Etait-ce un moyen de faire pression sur le couple franco-allemand ? D'après Alain Juppé, les autorités françaises ont été prévenues dès lundi matin de l'avertissement de l'agence de notation Standard & Poor's, soit avant la rencontre entre Nicolas Sarkozy et Angela Merkel. Le placement sous surveillance des notes de quinze pays de la zone euro a été annoncé officiellement après la rencontre mais S&P a reconnu ne pas avoir tenu compte de l'accord franco-allemand conclu dans l'après-midi.

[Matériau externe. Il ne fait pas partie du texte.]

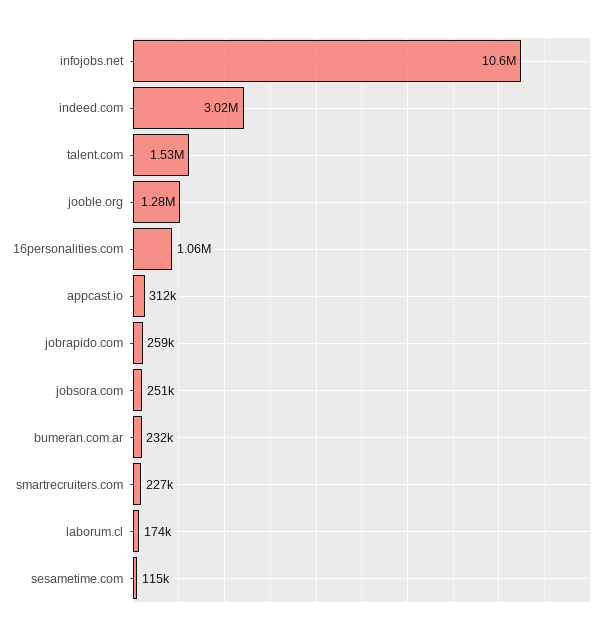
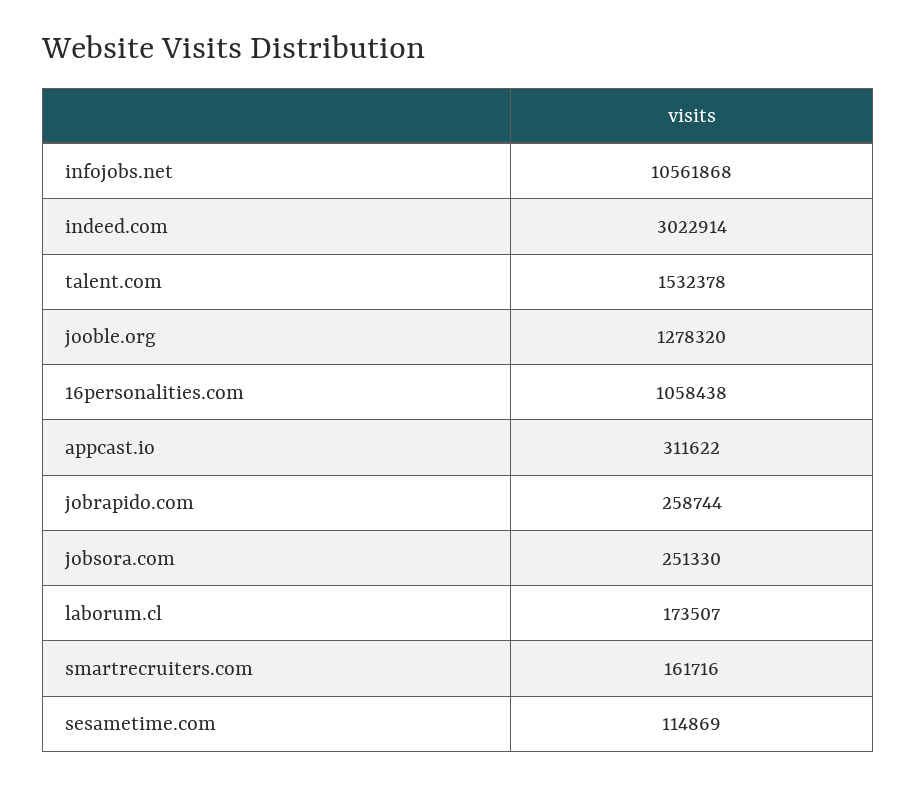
bumeran.com.ar: 232000 -> none
smartrecruiters.com: 227000 -> 161716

Ce timing étonne Alain Juppé, ministre des Affaires étrangères. "Ce qui me frappe, c'est le décalage de cette annonce", a-t-il affirmé. "Nous savions ce qui allait se passer [lundi] matin et Standard & Poor's ne savait pas ce qui allait se passer dans la journée, c'est-à-dire l'accord franco-allemand". "Ces appréciations interviennent trois jours avant un Conseil européen plutôt qu'après pour en évaluer l'impact", s'est étonné Michel Barnier, commissaire européen chargé des marchés financiers.

Des "facteurs politiques"

Les méthodes de Standard & Poor's sont critiquées, quelques semaines après la monumentale bourde de l'agence, qui avait annoncé par erreur la dégradation de la note française. Sur son blog, Dominique Seux, des Echos, rappelle que chez S&P, moins de dix personnes sont chargées d'analyser la France. Elles sont dirigées par deux "experts seniors" et la synthèse est faite à New York.

Pour le gouverneur de la Banque de France, Christian Noyer, la décision de S&P "arrive, une nouvelle fois, complètement à contretemps", après un accord franco-allemand "extrêmement puissant". Et pour lui, la "méthodologie" de l'agence "est maintenant plus liée à des facteurs politiques qu'aux fondamentaux économiques".

Détourner l'attention des Etats-Unis

Même son de cloche outre-Rhin, où Michael Fuchs, l'un des ténors de la CDU d'Angela Merkel, a dénoncé un "calcul d'ordre politique derrière cette annonce". Pour lui, l'explication est simple : il s'agirait tout simplement pour S&P de détourner l'attention des problèmes d'endettement des Etats-Unis, dont la dette "dépasse celle de la zone euro toute entière". Le ministre allemand des Finances, Wolfgang Schäuble, a quant à lui considéré que cet avertissement constituait "la meilleure incitation possible" avant le sommet de l'Union européenne qui se tient vendredi.

Car S&P a déjà annoncé la prochaine échéance. En principe, une mise sous surveillance d'un pays signifie que l'agence peut décider de baisser sa note dans les trois mois. Mais S&P est pressé et entend bien agir dans la foulée du sommet européen de vendredi, considéré par certains comme un sommet de la dernière chance pour sortir de la crise de la dette.